Mendelssohn Violin Concertos
This disc is not perfect. In the F minor Sonata, the middle register of the piano is unappealing and the acoustic rather dry, making it hard for the pianist to inject any real passion into this early work, which is accomplished (let alone for a 14-year-old) but at times pedestrian; and in the even earlier D minor concerto violinist and conductor have not really resolved their differences over the tempo of the first movement, so that there are two uncomfortable moments when conductor Patrick Gallois recalls the opening ritornello at a suddenly faster speed.

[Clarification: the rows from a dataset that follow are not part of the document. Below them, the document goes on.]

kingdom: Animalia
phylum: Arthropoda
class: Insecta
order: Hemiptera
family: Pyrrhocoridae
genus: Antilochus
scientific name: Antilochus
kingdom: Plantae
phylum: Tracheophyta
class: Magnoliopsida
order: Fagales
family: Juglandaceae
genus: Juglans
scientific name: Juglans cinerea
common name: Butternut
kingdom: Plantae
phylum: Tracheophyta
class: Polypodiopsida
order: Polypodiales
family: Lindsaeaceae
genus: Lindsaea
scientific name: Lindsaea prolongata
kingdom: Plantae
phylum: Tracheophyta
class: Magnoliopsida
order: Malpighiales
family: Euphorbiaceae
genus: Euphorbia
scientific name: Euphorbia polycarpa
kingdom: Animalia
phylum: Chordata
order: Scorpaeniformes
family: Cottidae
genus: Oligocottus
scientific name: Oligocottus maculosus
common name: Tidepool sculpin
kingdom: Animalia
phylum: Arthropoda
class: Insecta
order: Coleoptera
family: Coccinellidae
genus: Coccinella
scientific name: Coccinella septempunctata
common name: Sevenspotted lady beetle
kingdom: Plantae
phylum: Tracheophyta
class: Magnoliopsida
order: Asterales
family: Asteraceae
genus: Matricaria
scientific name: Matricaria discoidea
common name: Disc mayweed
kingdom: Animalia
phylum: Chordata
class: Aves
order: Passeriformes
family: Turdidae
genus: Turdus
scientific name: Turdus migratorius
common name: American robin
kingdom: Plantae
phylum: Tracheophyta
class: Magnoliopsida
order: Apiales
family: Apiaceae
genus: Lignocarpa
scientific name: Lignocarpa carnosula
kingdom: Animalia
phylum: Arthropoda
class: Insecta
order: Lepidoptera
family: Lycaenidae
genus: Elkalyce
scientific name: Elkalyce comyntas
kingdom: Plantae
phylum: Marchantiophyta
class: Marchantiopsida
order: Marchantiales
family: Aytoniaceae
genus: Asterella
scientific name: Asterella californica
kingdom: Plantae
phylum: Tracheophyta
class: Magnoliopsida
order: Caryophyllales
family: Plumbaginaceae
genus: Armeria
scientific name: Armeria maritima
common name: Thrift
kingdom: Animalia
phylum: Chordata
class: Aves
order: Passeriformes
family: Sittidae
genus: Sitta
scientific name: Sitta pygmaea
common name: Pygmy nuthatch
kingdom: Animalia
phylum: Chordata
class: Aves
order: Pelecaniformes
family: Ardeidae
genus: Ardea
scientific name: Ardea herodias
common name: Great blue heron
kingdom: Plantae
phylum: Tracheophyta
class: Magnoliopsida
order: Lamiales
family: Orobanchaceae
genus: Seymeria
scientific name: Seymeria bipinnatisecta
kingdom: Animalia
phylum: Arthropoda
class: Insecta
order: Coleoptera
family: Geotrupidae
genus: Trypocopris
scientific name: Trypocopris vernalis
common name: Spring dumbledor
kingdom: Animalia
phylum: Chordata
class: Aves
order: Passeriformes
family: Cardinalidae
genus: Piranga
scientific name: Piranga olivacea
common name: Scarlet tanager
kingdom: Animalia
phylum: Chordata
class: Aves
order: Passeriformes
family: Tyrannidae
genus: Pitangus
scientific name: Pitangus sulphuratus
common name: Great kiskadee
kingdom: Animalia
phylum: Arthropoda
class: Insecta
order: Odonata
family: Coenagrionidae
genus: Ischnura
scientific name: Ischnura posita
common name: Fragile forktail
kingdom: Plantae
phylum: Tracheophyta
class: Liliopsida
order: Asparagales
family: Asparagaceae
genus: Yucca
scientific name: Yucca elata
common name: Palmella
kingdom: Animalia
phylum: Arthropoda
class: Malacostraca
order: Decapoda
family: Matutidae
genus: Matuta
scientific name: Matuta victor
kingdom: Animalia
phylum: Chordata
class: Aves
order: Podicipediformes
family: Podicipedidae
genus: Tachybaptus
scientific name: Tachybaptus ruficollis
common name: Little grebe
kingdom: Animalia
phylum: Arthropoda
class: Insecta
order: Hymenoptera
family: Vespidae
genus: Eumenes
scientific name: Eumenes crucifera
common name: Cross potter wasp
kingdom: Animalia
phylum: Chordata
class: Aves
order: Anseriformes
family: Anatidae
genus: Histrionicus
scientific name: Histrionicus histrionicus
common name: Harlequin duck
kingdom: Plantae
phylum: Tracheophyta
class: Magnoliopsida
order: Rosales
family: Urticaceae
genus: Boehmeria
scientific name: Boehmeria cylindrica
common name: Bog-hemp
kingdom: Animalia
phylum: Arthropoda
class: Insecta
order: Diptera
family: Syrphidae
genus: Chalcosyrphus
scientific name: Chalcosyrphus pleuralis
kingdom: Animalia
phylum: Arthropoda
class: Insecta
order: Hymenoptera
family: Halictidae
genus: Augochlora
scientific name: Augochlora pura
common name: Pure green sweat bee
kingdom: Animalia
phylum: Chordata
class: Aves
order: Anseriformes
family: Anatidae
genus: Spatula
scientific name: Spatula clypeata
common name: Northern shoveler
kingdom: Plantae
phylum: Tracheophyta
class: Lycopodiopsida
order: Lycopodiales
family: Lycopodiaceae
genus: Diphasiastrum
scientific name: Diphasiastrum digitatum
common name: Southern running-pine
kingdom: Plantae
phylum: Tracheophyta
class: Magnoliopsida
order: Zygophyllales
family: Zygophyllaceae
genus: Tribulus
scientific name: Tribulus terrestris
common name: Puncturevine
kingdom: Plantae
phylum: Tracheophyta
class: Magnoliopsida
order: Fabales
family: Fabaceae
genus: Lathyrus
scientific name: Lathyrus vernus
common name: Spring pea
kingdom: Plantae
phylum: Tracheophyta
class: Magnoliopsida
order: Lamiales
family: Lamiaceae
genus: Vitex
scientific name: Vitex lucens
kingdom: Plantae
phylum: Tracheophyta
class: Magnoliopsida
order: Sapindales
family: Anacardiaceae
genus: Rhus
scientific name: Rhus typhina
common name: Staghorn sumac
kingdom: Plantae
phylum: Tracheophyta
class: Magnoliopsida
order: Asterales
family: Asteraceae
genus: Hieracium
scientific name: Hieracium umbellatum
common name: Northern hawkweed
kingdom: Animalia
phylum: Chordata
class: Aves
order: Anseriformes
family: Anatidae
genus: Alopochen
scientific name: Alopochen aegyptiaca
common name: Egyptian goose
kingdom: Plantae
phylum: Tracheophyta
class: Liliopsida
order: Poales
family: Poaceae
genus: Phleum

But I would rather set these reservations aside, because in Tianwa Yang (above) we find an artist of exceptional technique and musicianship. Above all, her tone, particularly at the extremes, on the G and E strings, is heart-meltingly beautiful, so that even what look on the page to be the dullest of scales and arpeggios take on a luminous glow. You could argue that her tone lacks that peculiarly Russian and mid-European undertow of melancholy (what Chopin used to refer to as ‘zal’), but instead it is positive and life-affirming – the finale of the D minor Concerto even starts with a hint of swing. The E minor Concerto is unreservedly splendid: tasteful rubatos in the first movement, a purposeful flow in the second, captivating high spirits in the finale, and impeccable technique throughout.